Vlachopoulos Charalambos, Aznaouridis Konstantinos, Dagre Anna, Vasiliadou Carmen, Masoura Constantina, Stefanadi Elli, Skoumas John, Pitsavos Christos, Stefanadis Christodoulos
Peripheral Vessels and Hypertension Units, First Department of Cardiology, Athens Medical School, Hippokration Hospital, Vas. Sofias avenue 114, Athens 11528, Greece.
Eur Heart J. 2007 Sep;28(17):2102-9. doi: 10.1093/eurheartj/ehm247. Epub 2007 Jun 27.
Recent studies suggest an association between acute inflammation and deterioration of arterial function. The effect of acute inflammation on endothelial function and the role of treatment with statins have not been investigated in subjects with dyslipidaemia.
In this randomized, placebo-controlled, double-blind study, we generated a transient systemic inflammation by Salmonella typhi vaccination in 50 volunteers with mild hypercholesterolaemia after 4 days of treatment with atorvastatin 40 mg or placebo once daily. Endothelium-dependent flow-mediated dilation (FMD) of the brachial artery and circulating levels of endothelial and inflammatory markers were measured before and 8 h after the vaccine. Vaccination produced a decline on FMD at 8 h (absolute decrease of 2.55%, P = 0.001), indicating an unfavourable effect on endothelial function. In contrast, in atorvastatin-treated subjects, FMD was preserved after vaccination (decrease of 0.15%, P = 0.005 vs. placebo). The vaccination-induced decline in plasma level of nitric oxide metabolites (by 6.0 micromol/L, P = 0.007) and antioxidant capacity (by 20.6 micromol/L, P = 0.001) in the placebo group were completely abolished by atorvastatin (P = 0.038 and P = 0.005, respectively, vs. placebo). In contrast, atorvastatin had no significant effect on cytokine levels.
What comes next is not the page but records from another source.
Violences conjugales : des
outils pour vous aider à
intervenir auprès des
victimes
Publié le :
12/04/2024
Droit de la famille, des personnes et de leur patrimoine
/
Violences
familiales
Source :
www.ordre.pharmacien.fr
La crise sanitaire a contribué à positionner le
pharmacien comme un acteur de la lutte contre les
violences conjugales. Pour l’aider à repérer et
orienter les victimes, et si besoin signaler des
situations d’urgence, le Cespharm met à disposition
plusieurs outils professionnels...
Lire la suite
Acute inflammation is aetiologically associated with the deterioration of vasomotor and systemic endothelial function in hypercholesterolaemic patients. Atorvastatin effectively abrogates these deleterious effects.
近期研究表明急性炎症与动脉功能恶化之间存在关联。急性炎症对内皮功能的影响以及他汀类药物治疗的作用尚未在血脂异常患者中进行研究。
在这项随机、安慰剂对照、双盲研究中,我们在50名轻度高胆固醇血症志愿者中,通过伤寒沙门菌疫苗接种产生短暂的全身炎症,这些志愿者在接受40毫克阿托伐他汀或安慰剂每日一次治疗4天后进行疫苗接种。在疫苗接种前和接种后8小时测量肱动脉的内皮依赖性血流介导的舒张功能(FMD)以及内皮和炎症标志物的循环水平。疫苗接种在8小时时导致FMD下降(绝对下降2.55%,P = 0.001),表明对内皮功能有不利影响。相比之下,在阿托伐他汀治疗的受试者中,疫苗接种后FMD得以保留(下降0.15%,与安慰剂相比P = 0.005)。安慰剂组中疫苗接种引起的血浆一氧化氮代谢物水平下降(6.0微摩尔/升,P = 0.007)和抗氧化能力下降(20.6微摩尔/升,P = 0.001)被阿托伐他汀完全消除(分别与安慰剂相比P = 0.038和P = 0.005)。相比之下,阿托伐他汀对细胞因子水平无显著影响。
急性炎症在病因学上与高胆固醇血症患者的血管舒缩和全身内皮功能恶化相关。阿托伐他汀可有效消除这些有害影响。